Automobili Lamborghini S.p.A. will be phasing out its Gallardo model by 2014 and will replace it with an as-yet-unannounced new car, and the company may take the opportunity of designing a new vehicle to undergo a subtle reinvention.
Lamborghini, a subsidiary of Volkswagen AG (Frankfurt: VOW), has said that it will replace the venerable Gallardo with a successor vehicle in 2014, probably called either the Huracán or Deimos, according to Car and Driver. While the Gallardo has been Lamborghini's most successful model ever, it has reached the end of its days, and the marque has decided it's time for a refresh. The new model will do away with many of the idiosyncrasies of the Gallardo.
Whereas the Gallardo has had a string of special editions, light-weight versions, convertibles, light-weight convertibles, four-wheel drive and rear-wheel drive in every possible combination, the new vehicle will likely just come in a couple of different flavors, according to Car and Driver. Their estimation is that there will be no more four-wheel-drive convertible Lamborghinis and that only the coupe will have an available super-light "Superleggera" version.
All of this points to an overall simplification at Lamborghini and a subtle pivot away from making ridiculous Italian supercars that 10-year-old boys think are cool (and automotive journalists), to making cars that the graying hedge-fund managers who can actually afford them want to buy. The Lamborghini "Urus" SUV concept will likely see the light of day in 2015 and seems to be a tacit acknowledgement that Lamborghini needs a higher-volume vehicle.

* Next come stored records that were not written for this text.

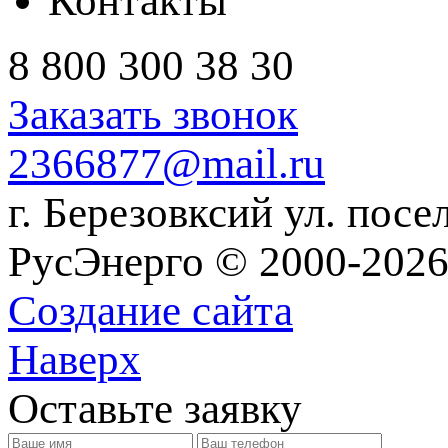
Контакты
8 800 300 38 30
Заказать звонок
2366877@mail.ru
г. Березовксий ул. посе
РусЭнерго © 2000-2026
Создание сайта
Наверх
Оставьте заявку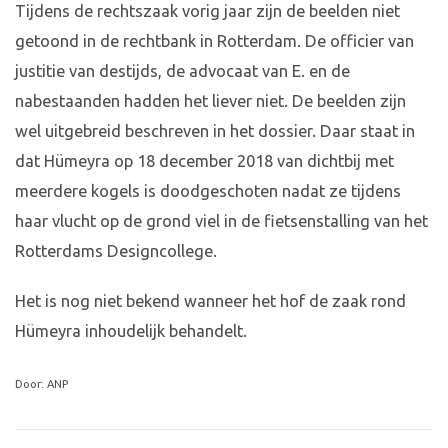
Tijdens de rechtszaak vorig jaar zijn de beelden niet
getoond in de rechtbank in Rotterdam. De officier van
justitie van destijds, de advocaat van E. en de
nabestaanden hadden het liever niet. De beelden zijn
wel uitgebreid beschreven in het dossier. Daar staat in
dat Hümeyra op 18 december 2018 van dichtbij met
meerdere kogels is doodgeschoten nadat ze tijdens
haar vlucht op de grond viel in de fietsenstalling van het
Rotterdams Designcollege.
Het is nog niet bekend wanneer het hof de zaak rond
Hümeyra inhoudelijk behandelt.
Door: ANP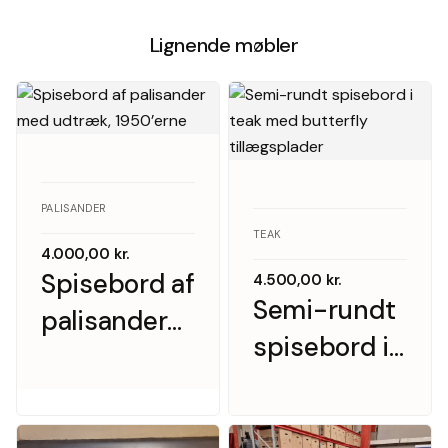
Lignende møbler
PALISANDER
TEAK
4.000,00
kr.
Spisebord af
4.500,00
kr.
Semi-rundt
palisander
spisebord i
med
teak med
udtræk,
butterfly
1950’erne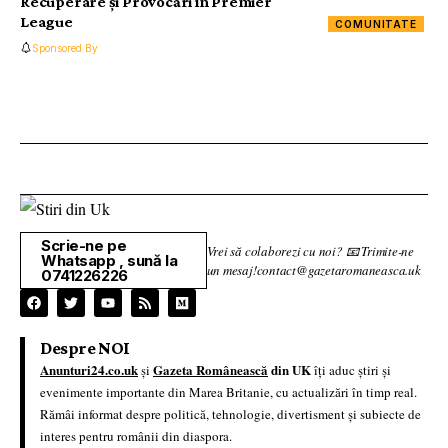
Recuperare și Provocări în Premier
League
COMUNITATE
Sponsored By
Scrie-ne pe
Vrei să colaborezi cu noi? 📧 Trimite-ne
Whatsapp , sună la
un mesaj!contact@gazetaromaneasca.uk
0741226226
Despre NOI
Anunturi24.co.uk
Gazeta Românească
din UK
și
îți aduc știri și
evenimente importante din Marea Britanie, cu actualizări în timp real.
Rămâi informat despre politică, tehnologie, divertisment și subiecte de
interes pentru românii din diaspora.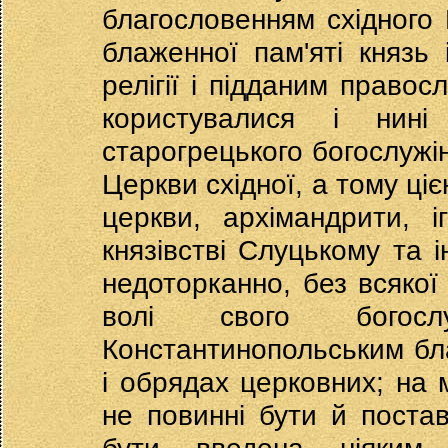
благословенням східного 
блаженної пам'яті князь 
релігії і підданим правос
користувалися і нині
старогрецького богослужін
Церкви східної, а тому ц
церкви, архімандрити, 
князівстві Слуцькому та і
недоторканно, без всякої
волі свого богосл
Константинопольським бла
і обрядах церковних; на 
не повинні бути й постав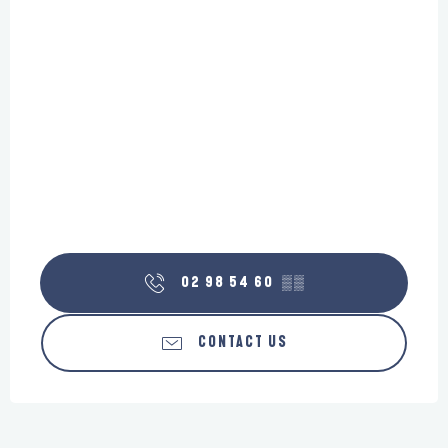
02 98 54 60
▒▒
CONTACT US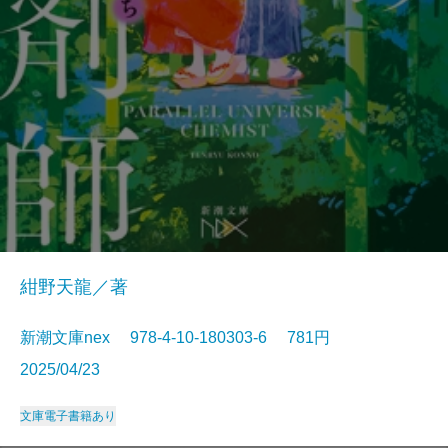
紺野天龍／著
新潮文庫nex 978-4-10-180303-6 781円
2025/04/23
文庫
電子書籍あり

Similarly, Lamborghini has stopped selling manual-transmission vehicles, largely because most people with the exception of purists don't want to buy them. By moving away from the manual transmission and the alphabet soup of Gallardo models and introducing an SUV, Lamborghini is making the brand more accessible to casual drivers. That's not to say that Lamborghinis won't be exceptional performance cars, but the company does seem to be operating under the assumption that something needs to change in the formula.
In fact, Lamborghini seems to be embarking on a major reinvention, moving the brand away from the example set by its other Volkswagen stablemate, the Audi R8, and toward a more unique Ferrari competitor. "We have to stop thinking of the Gallardo in terms of the Audi R8," Audi, Lamborghini and Ducati Development Chief Wolfgang Durheimer told Motor Trend. "Lamborghini will now concentrate on Ferrari in terms of performance and handling."
Durheimer actually told the Lamborghini development team to go out and buy a Ferrari 458 so that they could get to know the competition better. Part of the push to compete with Ferrari may come from the fact that while Lamborghini builds incredibly fast cars, like the recently released Aventador, they're not known for being particularly comfortable or driver friendly, a marked difference from many of Ferrari's recent offerings, like the 458.
Lamborghini's discontinuation of the Gallardo line in favor of a more Ferrari-like vehicle, the shift away from manual transmissions, the introduction of the Urus SUV concept and the decision to limit the number of different versions of the new car all point to a company striving to simplify its offerings and calibrate them for saleability rather than simply for speed on the track. The introduction of the Urus SUV concept is reminiscent of Porsche Automobil's Cayenne SUV, which has become its highest-volume car, and which many Porsche enthusiasts say has eroded the personality and identity of the German sports car brand. Incidentally, Porsche, like Lamborghini, is a subsidiary of Volkswagen.
Volkswagen AG (Frankfurt: VOW) shares rose half a percent to €129.50 ($162.93) Friday morning.